▶ [What to do] Pictures stay out, but every line of the data is copied exactly.

▶ [Supplied data]
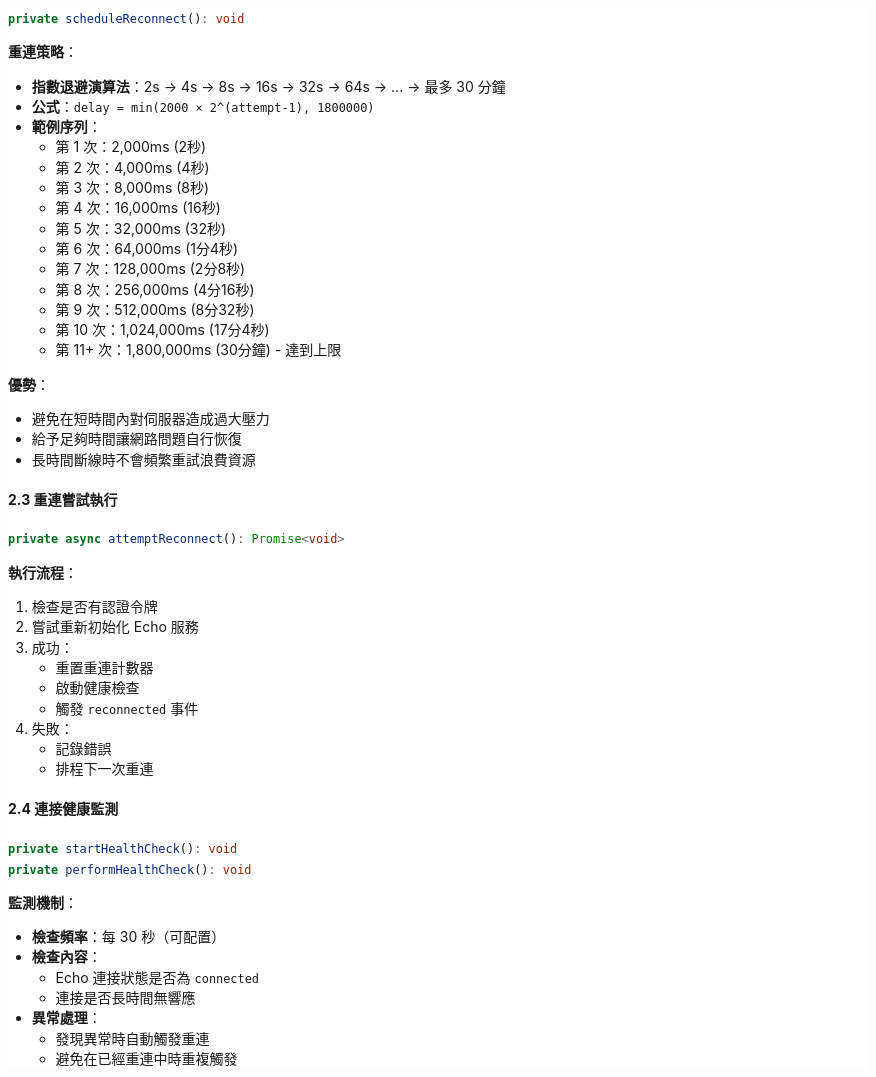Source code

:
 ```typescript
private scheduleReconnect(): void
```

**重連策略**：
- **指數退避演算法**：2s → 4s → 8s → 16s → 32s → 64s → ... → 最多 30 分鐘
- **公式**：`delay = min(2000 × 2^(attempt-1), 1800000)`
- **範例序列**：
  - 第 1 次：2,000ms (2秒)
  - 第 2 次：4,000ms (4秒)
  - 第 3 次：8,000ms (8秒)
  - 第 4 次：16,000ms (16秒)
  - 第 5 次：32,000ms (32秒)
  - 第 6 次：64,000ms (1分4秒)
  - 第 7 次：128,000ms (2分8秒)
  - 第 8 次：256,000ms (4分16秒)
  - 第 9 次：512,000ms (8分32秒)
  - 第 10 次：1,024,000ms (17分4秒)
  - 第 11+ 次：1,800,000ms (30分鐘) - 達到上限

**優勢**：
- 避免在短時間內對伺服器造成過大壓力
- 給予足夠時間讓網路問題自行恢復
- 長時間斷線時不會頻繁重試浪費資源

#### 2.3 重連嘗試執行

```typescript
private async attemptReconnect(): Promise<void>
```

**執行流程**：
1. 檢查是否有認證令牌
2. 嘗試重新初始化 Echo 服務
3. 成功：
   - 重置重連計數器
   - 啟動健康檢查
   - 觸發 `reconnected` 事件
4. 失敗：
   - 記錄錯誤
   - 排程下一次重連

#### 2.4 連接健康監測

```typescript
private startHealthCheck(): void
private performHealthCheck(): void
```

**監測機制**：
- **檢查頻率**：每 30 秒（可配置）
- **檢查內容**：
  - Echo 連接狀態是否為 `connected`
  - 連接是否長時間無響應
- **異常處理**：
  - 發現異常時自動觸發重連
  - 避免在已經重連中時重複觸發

▶ [Answer section]
Source code

:
 ```typescript
private scheduleReconnect(): void
```

**重連策略**：
- **指數退避演算法**：2s → 4s → 8s → 16s → 32s → 64s → ... → 最多 30 分鐘
- **公式**：`delay = min(2000 × 2^(attempt-1), 1800000)`
- **範例序列**：
  - 第 1 次：2,000ms (2秒)
  - 第 2 次：4,000ms (4秒)
  - 第 3 次：8,000ms (8秒)
  - 第 4 次：16,000ms (16秒)
  - 第 5 次：32,000ms (32秒)
  - 第 6 次：64,000ms (1分4秒)
  - 第 7 次：128,000ms (2分8秒)
  - 第 8 次：256,000ms (4分16秒)
  - 第 9 次：512,000ms (8分32秒)
  - 第 10 次：1,024,000ms (17分4秒)
  - 第 11+ 次：1,800,000ms (30分鐘) - 達到上限

**優勢**：
- 避免在短時間內對伺服器造成過大壓力
- 給予足夠時間讓網路問題自行恢復
- 長時間斷線時不會頻繁重試浪費資源

#### 2.3 重連嘗試執行

```typescript
private async attemptReconnect(): Promise<void>
```

**執行流程**：
1. 檢查是否有認證令牌
2. 嘗試重新初始化 Echo 服務
3. 成功：
   - 重置重連計數器
   - 啟動健康檢查
   - 觸發 `reconnected` 事件
4. 失敗：
   - 記錄錯誤
   - 排程下一次重連

#### 2.4 連接健康監測

```typescript
private startHealthCheck(): void
private performHealthCheck(): void
```

**監測機制**：
- **檢查頻率**：每 30 秒（可配置）
- **檢查內容**：
  - Echo 連接狀態是否為 `connected`
  - 連接是否長時間無響應
- **異常處理**：
  - 發現異常時自動觸發重連
  - 避免在已經重連中時重複觸發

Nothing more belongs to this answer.